Traditionelles und integriertes Engineering

Die Entwicklung von Produkten und Prozessen, das Engineering und der Betrieb von Anlagen in der Prozess­industrie ist ein komplexer Prozess. Dabei werden heute überwiegend immer noch Informationen im Wesentlichen mit Hilfe von Zeichnungen, Verfahrensfließbildern und Rohrleitungs- und Instrumentierungsfließbildern (analog) oder mit Hilfe von Listen (Excel) übertragen. Darüber hinaus werden die gleichen Informationen in den unterschiedlichen Phasen und den verschiedenen Gewerken in spezifischen CAD/CAE Tools bearbeitet. Diese Form des Datenmanagements ist aufwändig, komplex und fehleranfällig.

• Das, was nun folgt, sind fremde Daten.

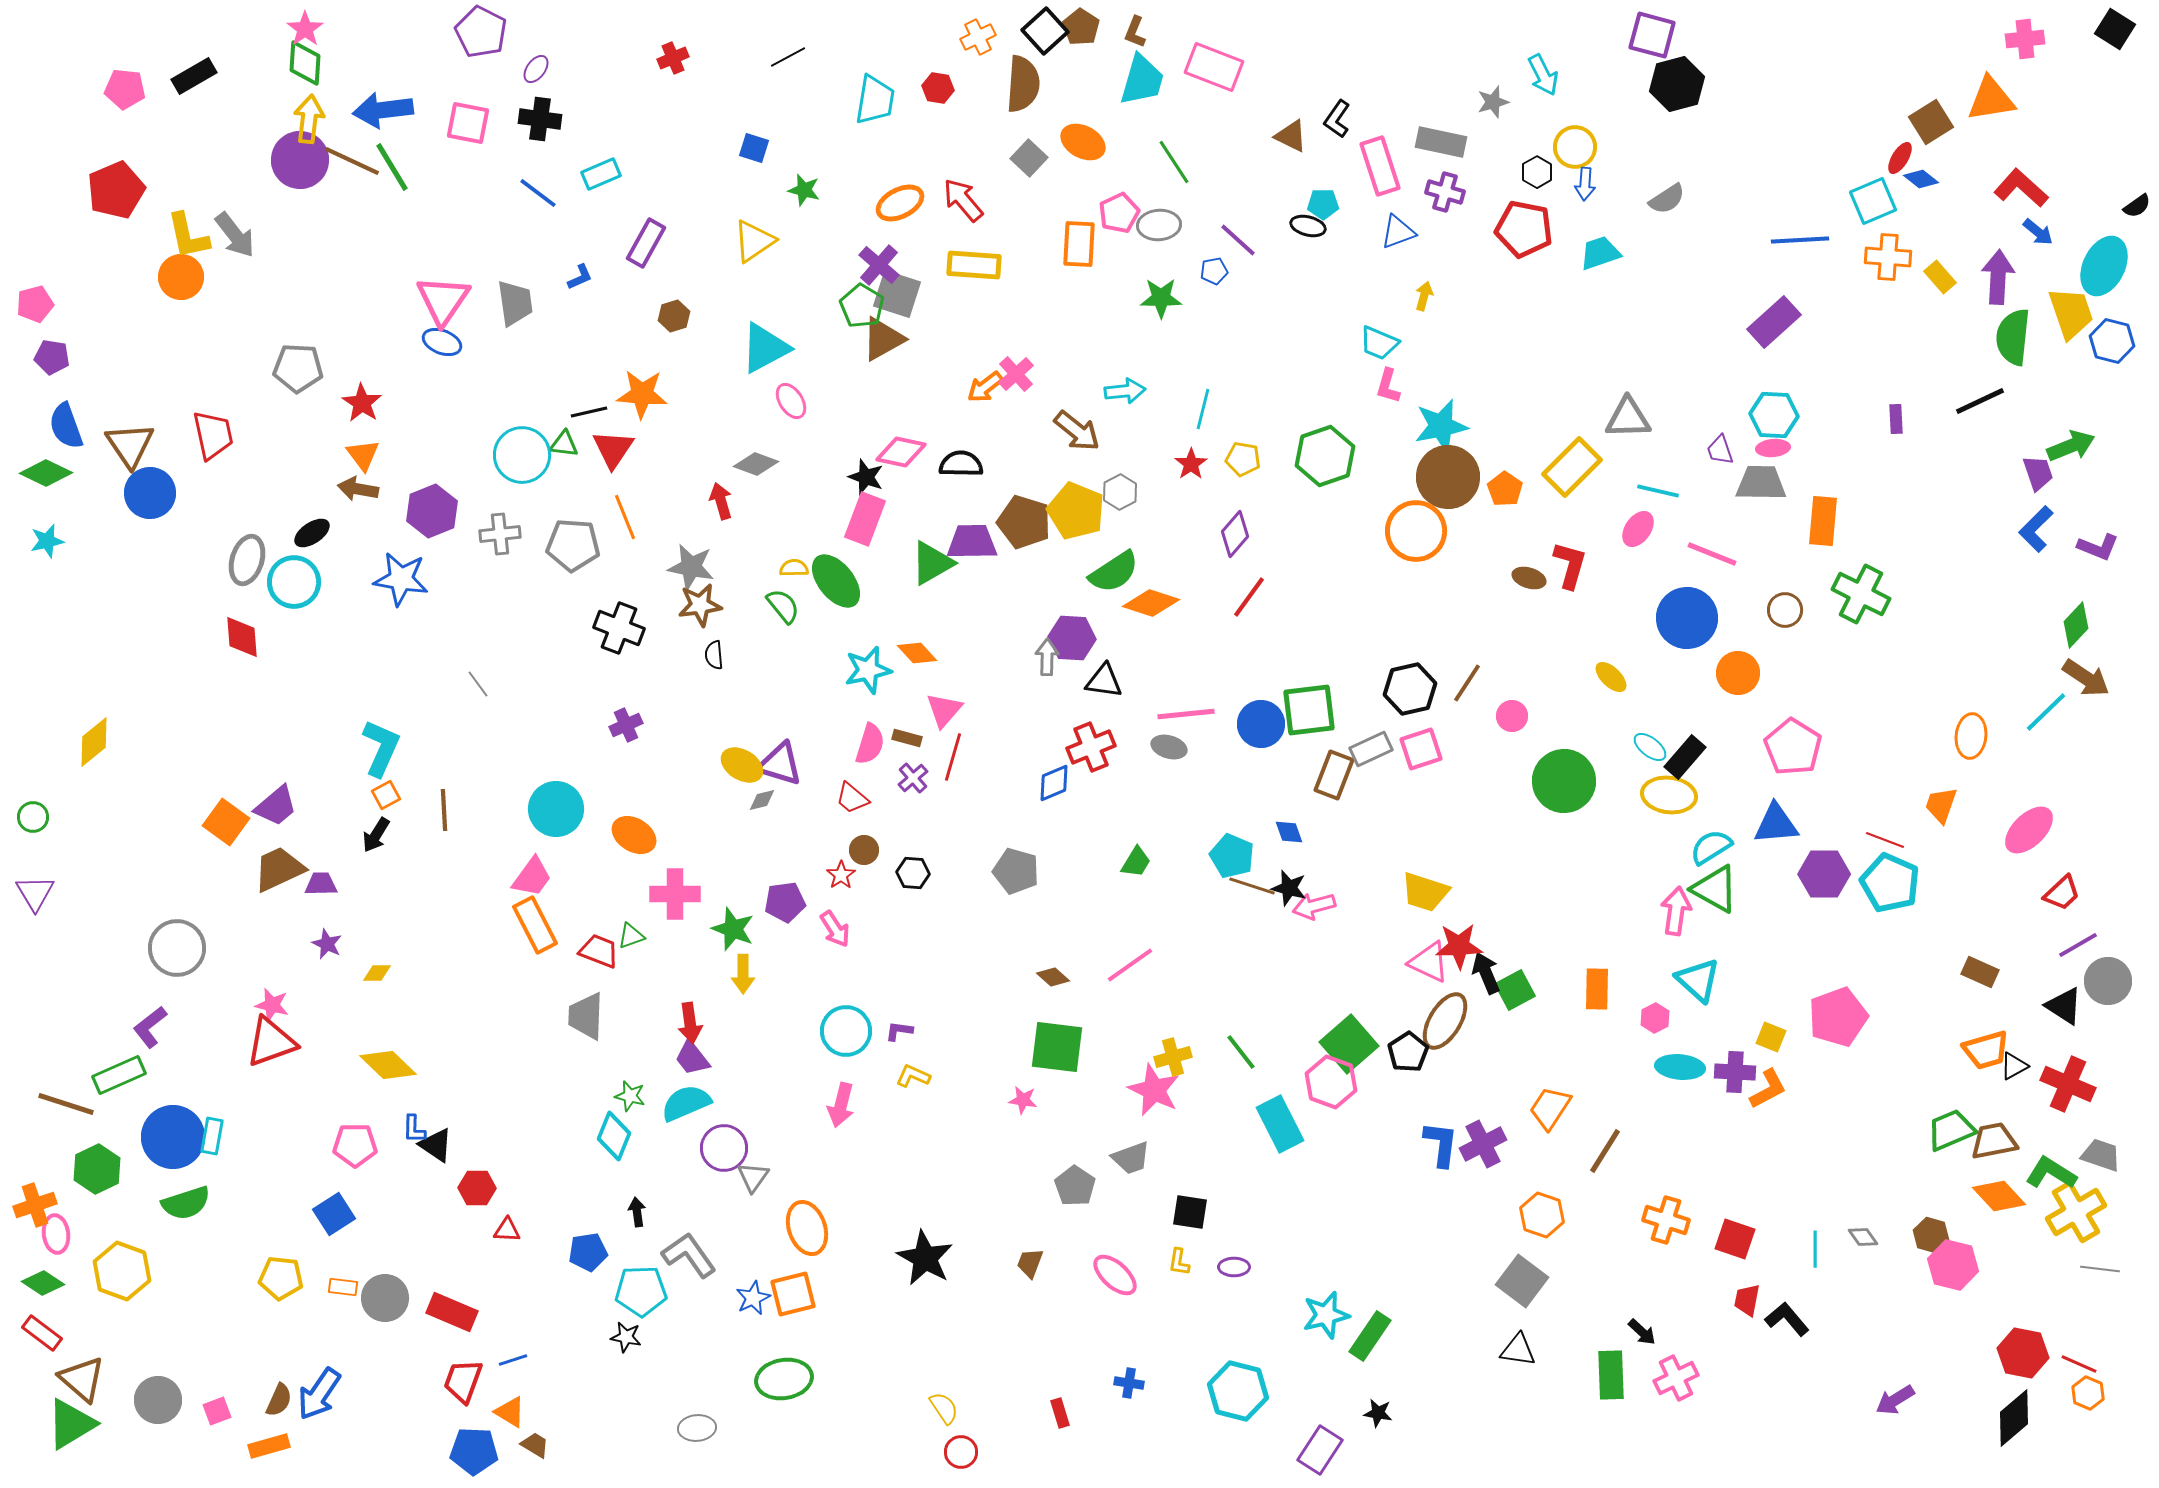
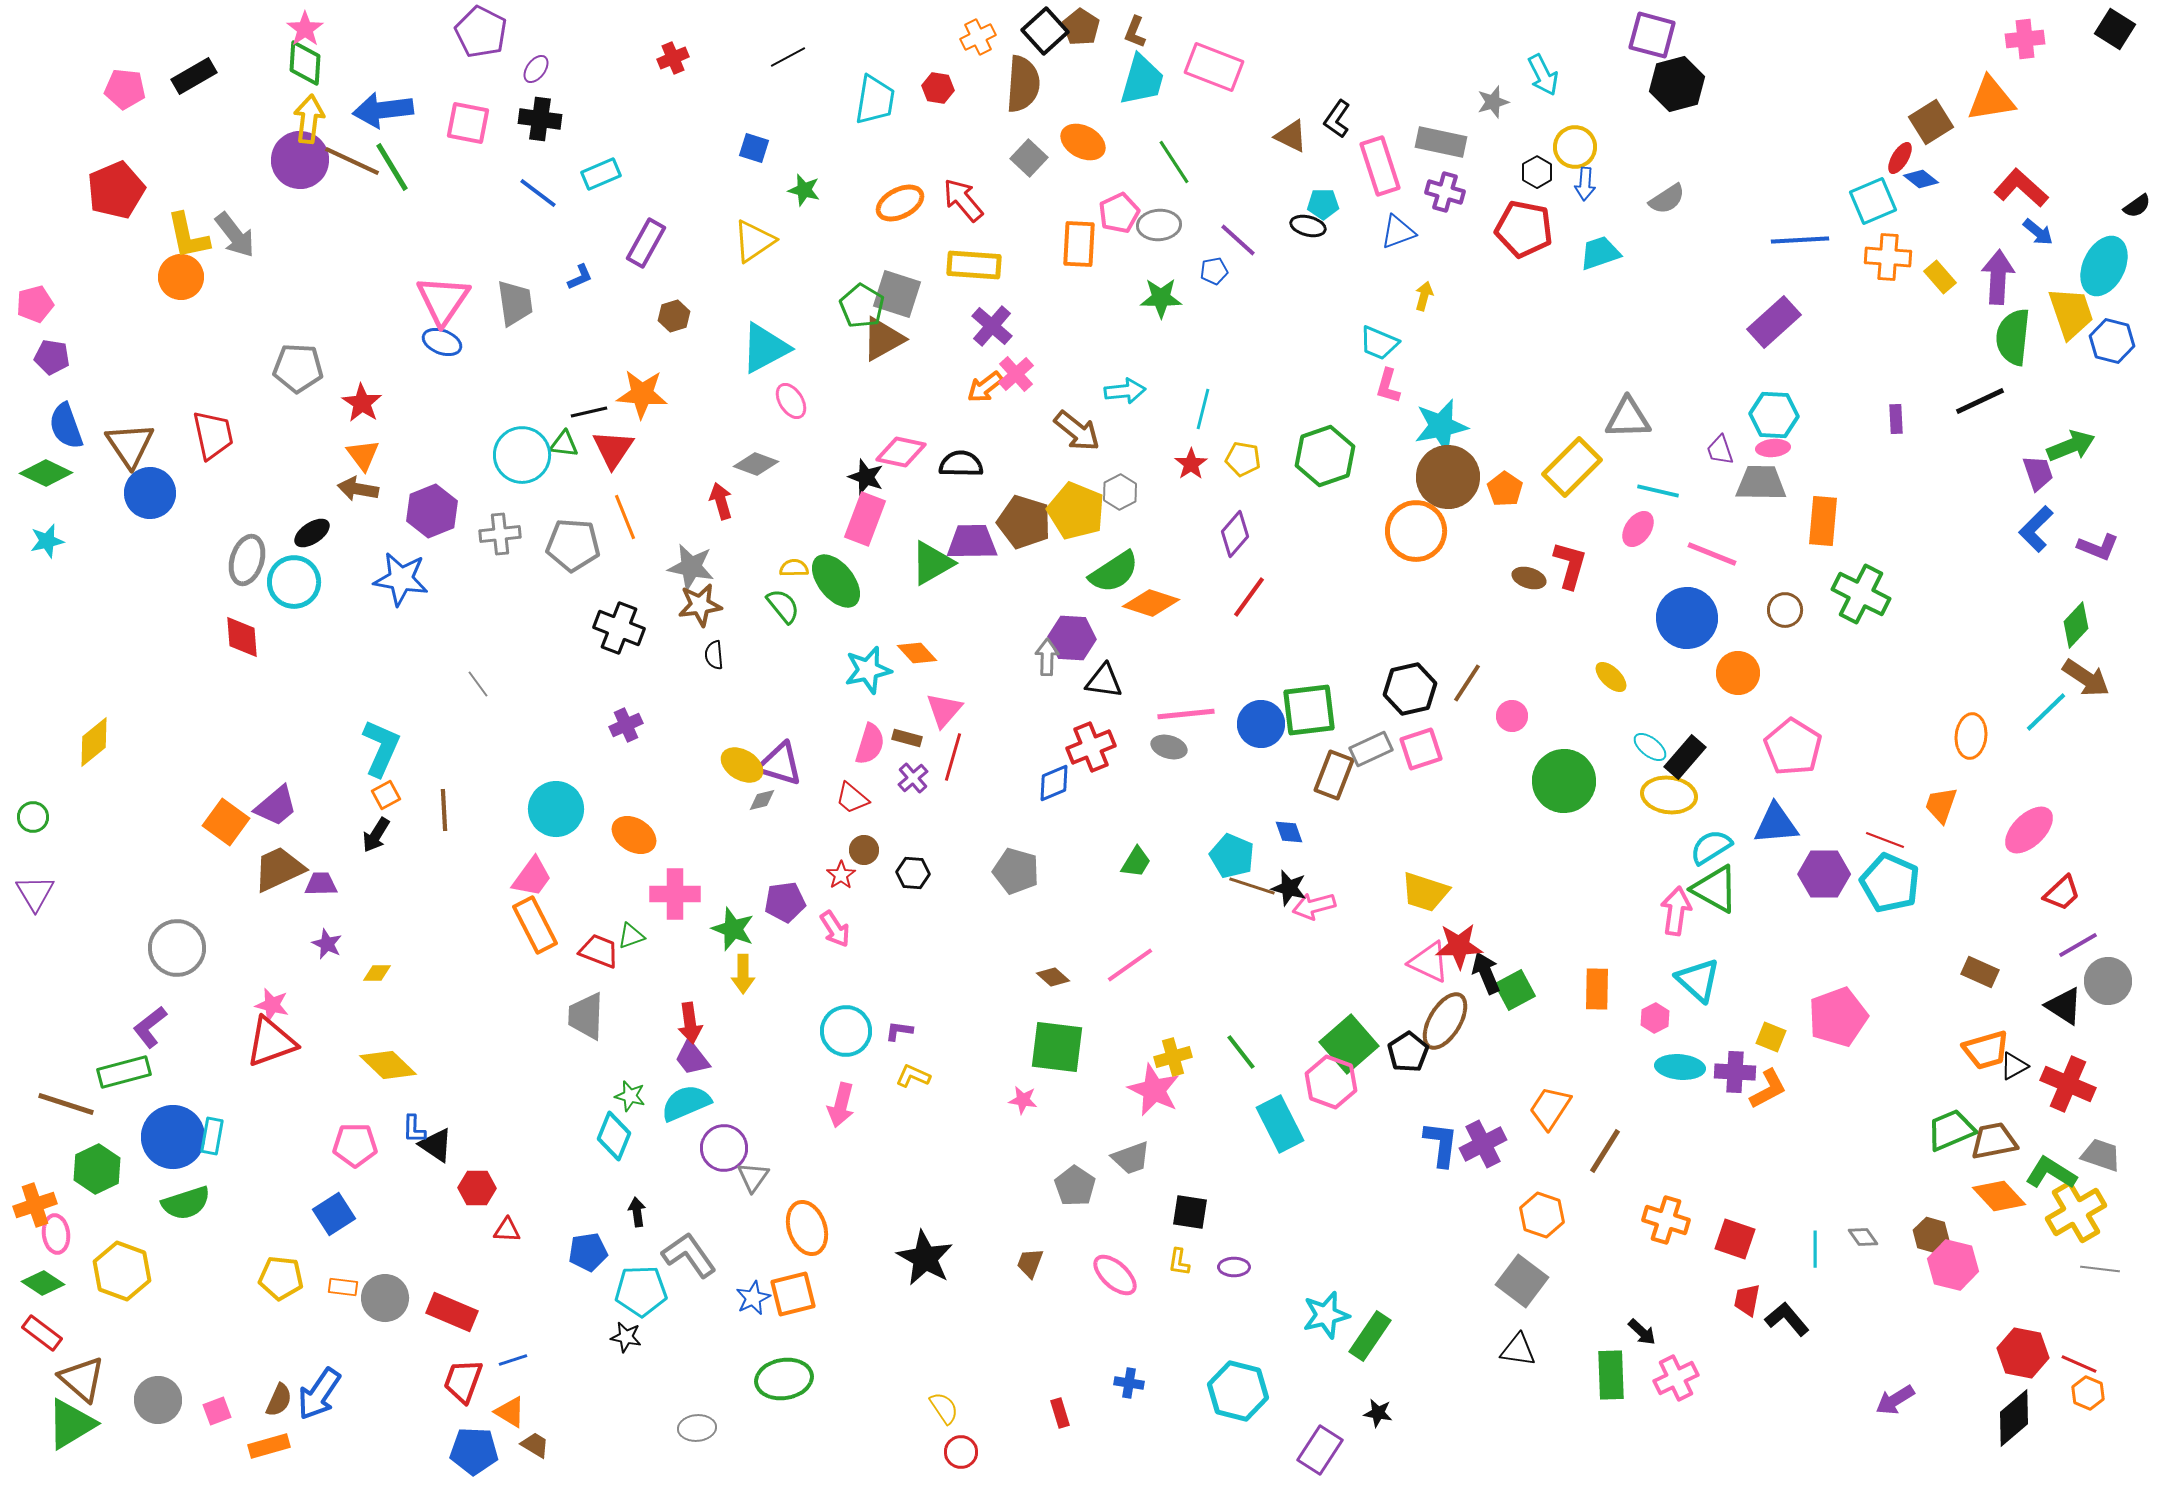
purple cross at (879, 265): moved 113 px right, 61 px down
green rectangle at (119, 1075): moved 5 px right, 3 px up; rotated 9 degrees clockwise
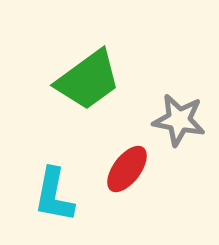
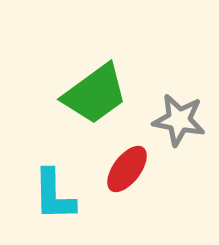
green trapezoid: moved 7 px right, 14 px down
cyan L-shape: rotated 12 degrees counterclockwise
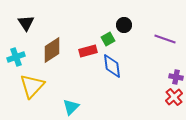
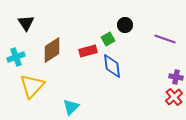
black circle: moved 1 px right
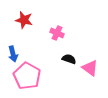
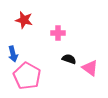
pink cross: moved 1 px right; rotated 24 degrees counterclockwise
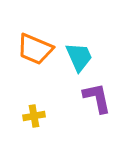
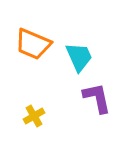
orange trapezoid: moved 2 px left, 5 px up
yellow cross: rotated 20 degrees counterclockwise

Besonders kritisch ist die Schnittstelle bei der Übergabe der Informationen aus dem Projekt an den Betrieb. Deshalb ist es heute sehr aufwändig, eine konsistente „As-Build-Dokumenta­tion“ der Anlagen zu pflegen. Entsprechend dem Acatech-Reifegradmodell befindet sich das derzeitige Anlagenengineering auf Stufe 0 und 1.

Die Lösung ist ein konsistentes Informationsmanagement über den Lebenszyklus, von der Prozessentwicklung bis zum Rückbau, und über die wesentlichen Gewerke: Verfahren, Maschinen/Apparate, Rohrleitungen und Automatisierungstechnik. Um im integrierten Engineering ein durchgängiges Informationsmanagement über die Projektphasen und alle Gewerke zu erreichen, müssen die Daten in einer Datenbank gespeichert werden. Damit nicht nur unstrukturierte Daten, sondern Informationen, d.h. Daten mit Kontext, verarbeitet werden, ist ein Informationsmodell notwendig. In einen Informationsmodell, häufig als konzeptionelles oder logisches Datenmodell bezeichnet, werden Namen (Idente), Eigenschaften und Beziehungen von Funktionen oder Objekten eindeutig festlegt.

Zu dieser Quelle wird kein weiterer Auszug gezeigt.